• WHAT NEEDS TO BE DONE: Identify each line in the rows below that contains the word "range", counting only matches with the same case, and copy those lines out.

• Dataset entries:
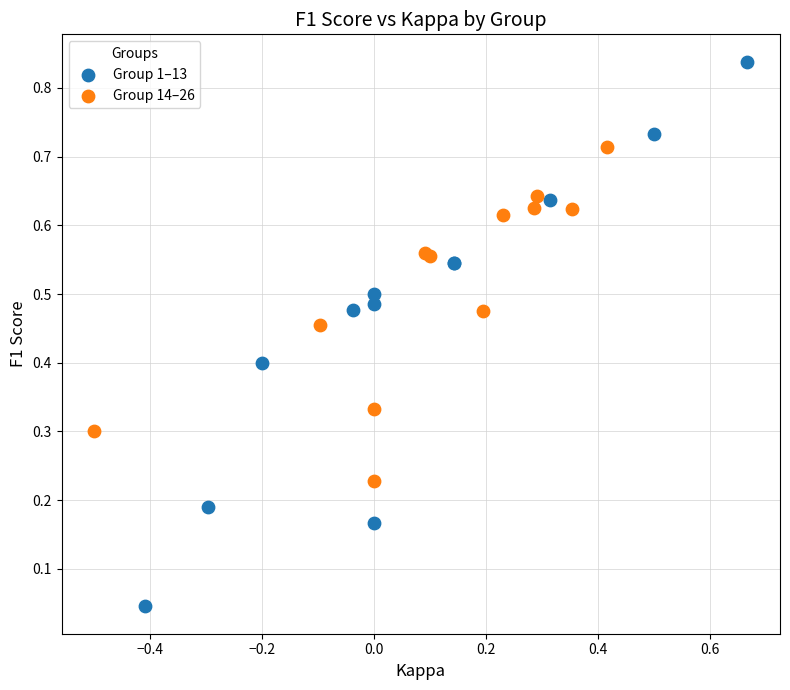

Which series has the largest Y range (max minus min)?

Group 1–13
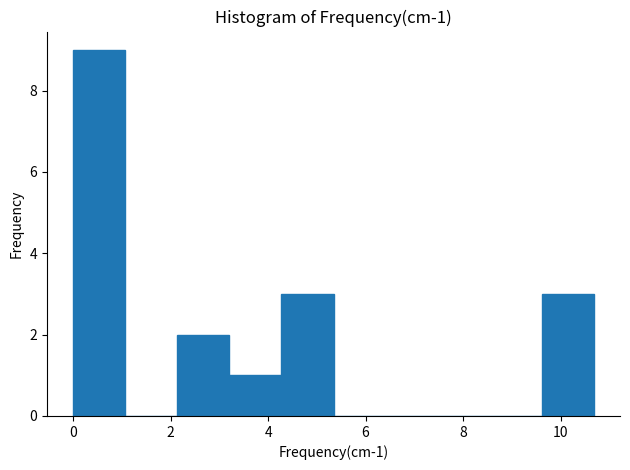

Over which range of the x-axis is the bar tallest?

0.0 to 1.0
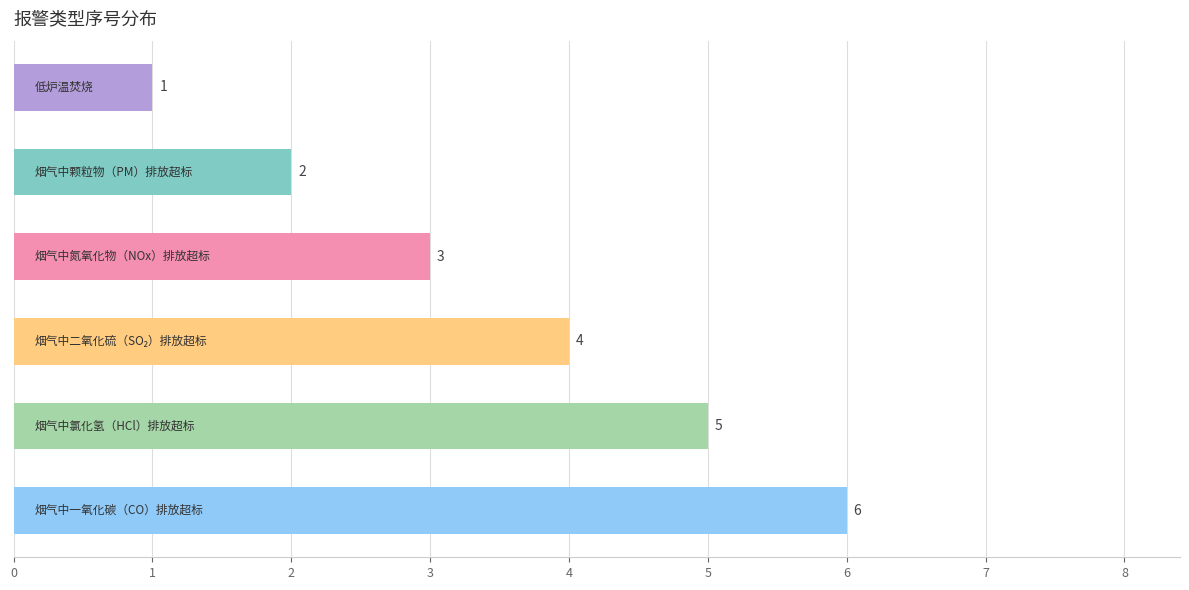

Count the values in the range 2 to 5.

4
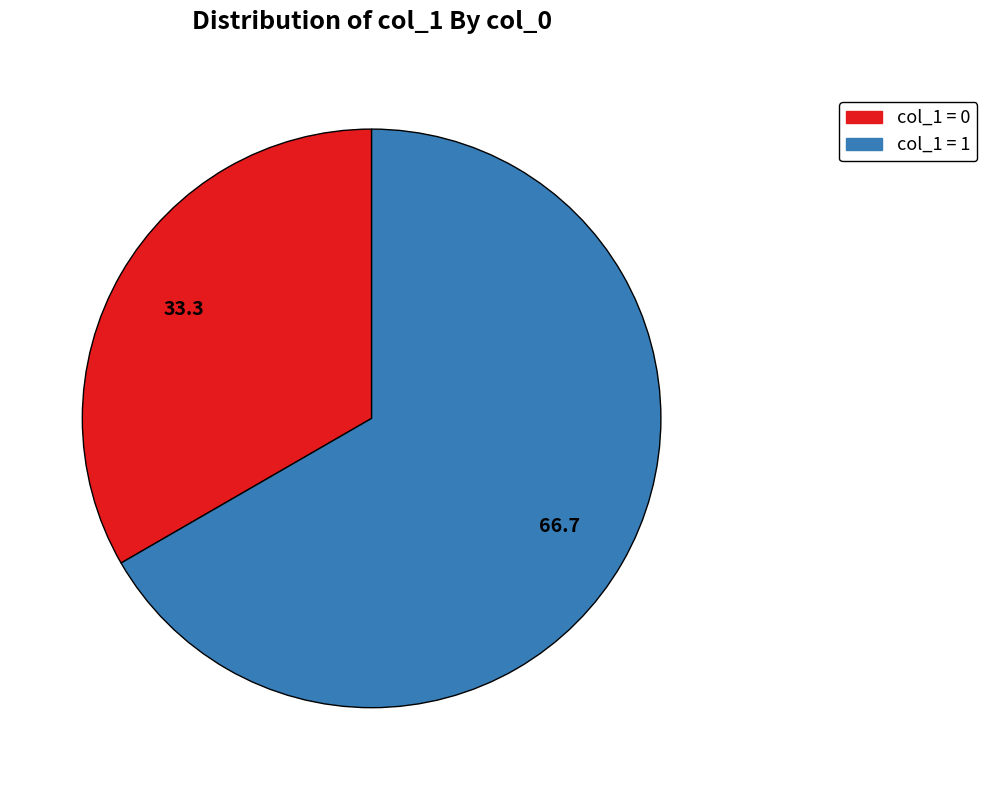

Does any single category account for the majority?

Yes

• TASK RESPONSE:
Which series has the largest Y range (max minus min)?
Over which range of the x-axis is the bar tallest?
Count the values in the range 2 to 5.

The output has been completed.